吉野山を中心とした大和国では、両墓制という風習があります。
これは一旦墓石を立てた場所に死者を埋葬した後、別の場所に卒塔婆を立ててもう一度弔うというものです。
後者を「詣り墓」というのですが、その近くに桜を植えることが多かったのだとか。
それこそ千本近い卒塔婆が立っているように見える場所もあったのでしょう。
こうした風習のある地方が舞台になっているので、「千本の桜」ではなく「千本(卒塔婆と)桜」という意味なのでは?というものです。
これも説得力ありますね。

「義経千本桜」は登場人物が多く非常に長い演目のため、現在では最初から最後まで通して公演されることは少ないようです。

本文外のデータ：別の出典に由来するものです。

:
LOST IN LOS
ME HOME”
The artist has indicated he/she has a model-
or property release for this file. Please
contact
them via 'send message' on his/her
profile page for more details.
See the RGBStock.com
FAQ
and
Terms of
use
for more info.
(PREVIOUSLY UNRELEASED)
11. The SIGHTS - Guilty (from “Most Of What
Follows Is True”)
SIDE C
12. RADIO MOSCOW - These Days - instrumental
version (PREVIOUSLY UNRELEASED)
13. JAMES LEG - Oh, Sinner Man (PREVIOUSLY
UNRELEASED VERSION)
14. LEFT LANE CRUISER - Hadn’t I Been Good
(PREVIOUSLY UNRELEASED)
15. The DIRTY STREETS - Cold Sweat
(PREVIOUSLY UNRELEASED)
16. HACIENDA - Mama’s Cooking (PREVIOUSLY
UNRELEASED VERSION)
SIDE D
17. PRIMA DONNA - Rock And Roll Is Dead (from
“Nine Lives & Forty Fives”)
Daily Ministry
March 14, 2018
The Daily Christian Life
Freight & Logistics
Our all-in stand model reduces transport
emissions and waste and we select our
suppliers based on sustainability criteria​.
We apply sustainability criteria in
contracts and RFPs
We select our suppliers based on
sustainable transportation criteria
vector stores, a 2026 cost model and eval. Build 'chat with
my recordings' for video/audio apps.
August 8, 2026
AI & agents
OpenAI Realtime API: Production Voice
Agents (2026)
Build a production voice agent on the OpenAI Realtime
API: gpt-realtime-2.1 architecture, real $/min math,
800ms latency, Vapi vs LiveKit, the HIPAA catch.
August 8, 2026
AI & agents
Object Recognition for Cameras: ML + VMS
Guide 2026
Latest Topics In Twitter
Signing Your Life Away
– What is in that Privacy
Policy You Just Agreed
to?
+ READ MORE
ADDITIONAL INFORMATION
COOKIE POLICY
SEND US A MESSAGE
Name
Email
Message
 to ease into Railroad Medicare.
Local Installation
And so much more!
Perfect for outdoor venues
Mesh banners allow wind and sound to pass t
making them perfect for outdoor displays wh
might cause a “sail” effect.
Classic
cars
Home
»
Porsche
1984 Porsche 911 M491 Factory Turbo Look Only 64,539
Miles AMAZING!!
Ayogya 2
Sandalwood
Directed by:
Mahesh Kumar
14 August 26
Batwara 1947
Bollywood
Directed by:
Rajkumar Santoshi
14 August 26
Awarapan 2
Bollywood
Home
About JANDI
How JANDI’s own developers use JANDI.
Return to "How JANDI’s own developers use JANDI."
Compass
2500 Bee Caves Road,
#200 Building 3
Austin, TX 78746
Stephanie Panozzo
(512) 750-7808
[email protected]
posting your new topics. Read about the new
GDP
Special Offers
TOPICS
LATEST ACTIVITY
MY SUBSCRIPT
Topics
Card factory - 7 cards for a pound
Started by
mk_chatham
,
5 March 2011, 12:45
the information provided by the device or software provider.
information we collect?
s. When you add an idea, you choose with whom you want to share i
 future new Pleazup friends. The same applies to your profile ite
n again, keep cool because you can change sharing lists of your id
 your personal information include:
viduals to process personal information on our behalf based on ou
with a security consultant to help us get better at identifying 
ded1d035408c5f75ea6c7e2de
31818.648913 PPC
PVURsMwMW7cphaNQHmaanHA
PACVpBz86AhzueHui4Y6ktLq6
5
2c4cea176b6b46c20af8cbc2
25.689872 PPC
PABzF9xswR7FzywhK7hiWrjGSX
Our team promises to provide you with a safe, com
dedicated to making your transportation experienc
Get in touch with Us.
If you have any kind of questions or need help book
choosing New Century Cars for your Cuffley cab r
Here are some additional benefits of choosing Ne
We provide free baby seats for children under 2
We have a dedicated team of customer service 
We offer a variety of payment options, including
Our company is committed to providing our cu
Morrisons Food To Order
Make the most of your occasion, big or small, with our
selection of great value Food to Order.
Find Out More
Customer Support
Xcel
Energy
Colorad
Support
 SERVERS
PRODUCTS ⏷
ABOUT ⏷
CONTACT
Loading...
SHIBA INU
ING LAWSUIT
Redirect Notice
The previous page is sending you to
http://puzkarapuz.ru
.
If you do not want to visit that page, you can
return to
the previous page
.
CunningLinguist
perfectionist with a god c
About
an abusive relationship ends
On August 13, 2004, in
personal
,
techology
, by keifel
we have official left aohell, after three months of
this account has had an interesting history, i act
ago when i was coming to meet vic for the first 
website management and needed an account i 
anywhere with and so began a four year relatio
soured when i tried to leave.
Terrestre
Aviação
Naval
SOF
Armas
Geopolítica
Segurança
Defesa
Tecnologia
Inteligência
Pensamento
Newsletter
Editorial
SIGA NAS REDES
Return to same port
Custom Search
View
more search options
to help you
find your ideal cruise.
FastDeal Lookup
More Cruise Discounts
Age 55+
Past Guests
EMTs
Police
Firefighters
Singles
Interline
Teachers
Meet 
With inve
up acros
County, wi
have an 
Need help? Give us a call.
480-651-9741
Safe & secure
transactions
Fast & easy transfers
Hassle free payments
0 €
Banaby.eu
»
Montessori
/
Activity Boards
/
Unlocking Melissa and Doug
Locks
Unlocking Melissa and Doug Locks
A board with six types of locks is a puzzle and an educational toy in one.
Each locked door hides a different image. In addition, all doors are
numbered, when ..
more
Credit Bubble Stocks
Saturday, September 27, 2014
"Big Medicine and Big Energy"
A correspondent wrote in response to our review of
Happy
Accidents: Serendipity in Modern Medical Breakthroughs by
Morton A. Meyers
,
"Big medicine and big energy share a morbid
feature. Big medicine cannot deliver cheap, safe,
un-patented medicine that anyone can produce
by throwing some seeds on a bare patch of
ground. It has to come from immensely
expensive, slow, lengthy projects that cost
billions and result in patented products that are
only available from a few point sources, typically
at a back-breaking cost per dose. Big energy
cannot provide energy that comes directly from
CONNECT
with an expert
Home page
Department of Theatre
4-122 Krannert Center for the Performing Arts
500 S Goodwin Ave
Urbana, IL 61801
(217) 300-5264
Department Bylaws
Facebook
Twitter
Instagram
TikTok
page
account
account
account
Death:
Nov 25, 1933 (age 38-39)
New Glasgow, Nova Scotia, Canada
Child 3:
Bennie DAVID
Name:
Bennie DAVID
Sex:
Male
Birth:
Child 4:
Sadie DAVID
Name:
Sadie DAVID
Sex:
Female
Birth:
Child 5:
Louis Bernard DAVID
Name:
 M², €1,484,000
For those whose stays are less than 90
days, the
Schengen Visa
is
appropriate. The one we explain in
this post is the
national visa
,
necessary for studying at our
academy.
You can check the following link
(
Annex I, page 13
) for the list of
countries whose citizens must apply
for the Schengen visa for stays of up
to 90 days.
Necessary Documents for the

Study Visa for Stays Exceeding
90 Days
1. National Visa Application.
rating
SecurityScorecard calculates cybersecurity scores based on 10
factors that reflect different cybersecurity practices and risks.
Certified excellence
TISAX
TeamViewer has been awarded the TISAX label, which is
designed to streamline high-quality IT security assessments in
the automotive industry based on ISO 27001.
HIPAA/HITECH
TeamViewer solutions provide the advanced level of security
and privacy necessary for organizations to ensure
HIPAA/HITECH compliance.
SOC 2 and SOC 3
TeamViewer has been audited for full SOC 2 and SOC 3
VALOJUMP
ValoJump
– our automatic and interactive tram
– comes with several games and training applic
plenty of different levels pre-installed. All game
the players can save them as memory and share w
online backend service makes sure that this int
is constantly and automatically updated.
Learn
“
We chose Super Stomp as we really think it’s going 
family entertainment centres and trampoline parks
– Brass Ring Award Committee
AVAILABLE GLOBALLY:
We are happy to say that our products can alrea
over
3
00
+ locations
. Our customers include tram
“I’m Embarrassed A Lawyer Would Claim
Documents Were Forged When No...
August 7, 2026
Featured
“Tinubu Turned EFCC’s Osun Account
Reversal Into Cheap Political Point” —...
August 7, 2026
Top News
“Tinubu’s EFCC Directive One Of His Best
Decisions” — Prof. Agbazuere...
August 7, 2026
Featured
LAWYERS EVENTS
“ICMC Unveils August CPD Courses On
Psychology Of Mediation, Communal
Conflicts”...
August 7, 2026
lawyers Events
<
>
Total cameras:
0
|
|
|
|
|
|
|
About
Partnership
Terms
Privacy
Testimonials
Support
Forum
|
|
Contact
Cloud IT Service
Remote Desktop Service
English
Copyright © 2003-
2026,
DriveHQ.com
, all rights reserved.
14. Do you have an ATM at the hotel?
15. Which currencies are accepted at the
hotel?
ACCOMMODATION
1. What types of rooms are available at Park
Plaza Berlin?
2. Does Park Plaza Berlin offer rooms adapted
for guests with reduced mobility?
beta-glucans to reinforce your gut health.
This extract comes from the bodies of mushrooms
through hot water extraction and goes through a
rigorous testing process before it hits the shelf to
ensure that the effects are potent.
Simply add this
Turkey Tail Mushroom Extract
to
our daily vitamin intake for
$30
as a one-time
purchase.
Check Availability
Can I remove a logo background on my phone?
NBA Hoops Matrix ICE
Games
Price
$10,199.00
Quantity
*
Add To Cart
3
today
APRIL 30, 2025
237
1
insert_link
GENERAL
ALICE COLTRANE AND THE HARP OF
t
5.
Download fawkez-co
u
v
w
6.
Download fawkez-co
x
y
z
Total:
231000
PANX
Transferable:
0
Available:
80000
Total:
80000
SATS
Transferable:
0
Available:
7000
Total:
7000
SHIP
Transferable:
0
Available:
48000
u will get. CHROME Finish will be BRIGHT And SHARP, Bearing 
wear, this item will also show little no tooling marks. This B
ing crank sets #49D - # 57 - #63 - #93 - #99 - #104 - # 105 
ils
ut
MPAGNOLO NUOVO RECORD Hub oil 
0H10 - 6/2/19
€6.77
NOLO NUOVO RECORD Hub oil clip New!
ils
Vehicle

あらすじはウィキペディアに詳しく載っていますので、興味のある方は一度読んでみてはいかがでしょうか。
歌舞伎だとちょっと敷居が高いですが、話自体はボクっ娘(※意訳)とか妖怪が出てきて、なかなかいい雰囲気(おっ、ふんいきで出た)で面白いですよ。
ボリューム的には大河ドラマにできそうなんですけど、清盛も義経も何回かやってますし、実写化するにはファンタジー過ぎて無理ですかねー。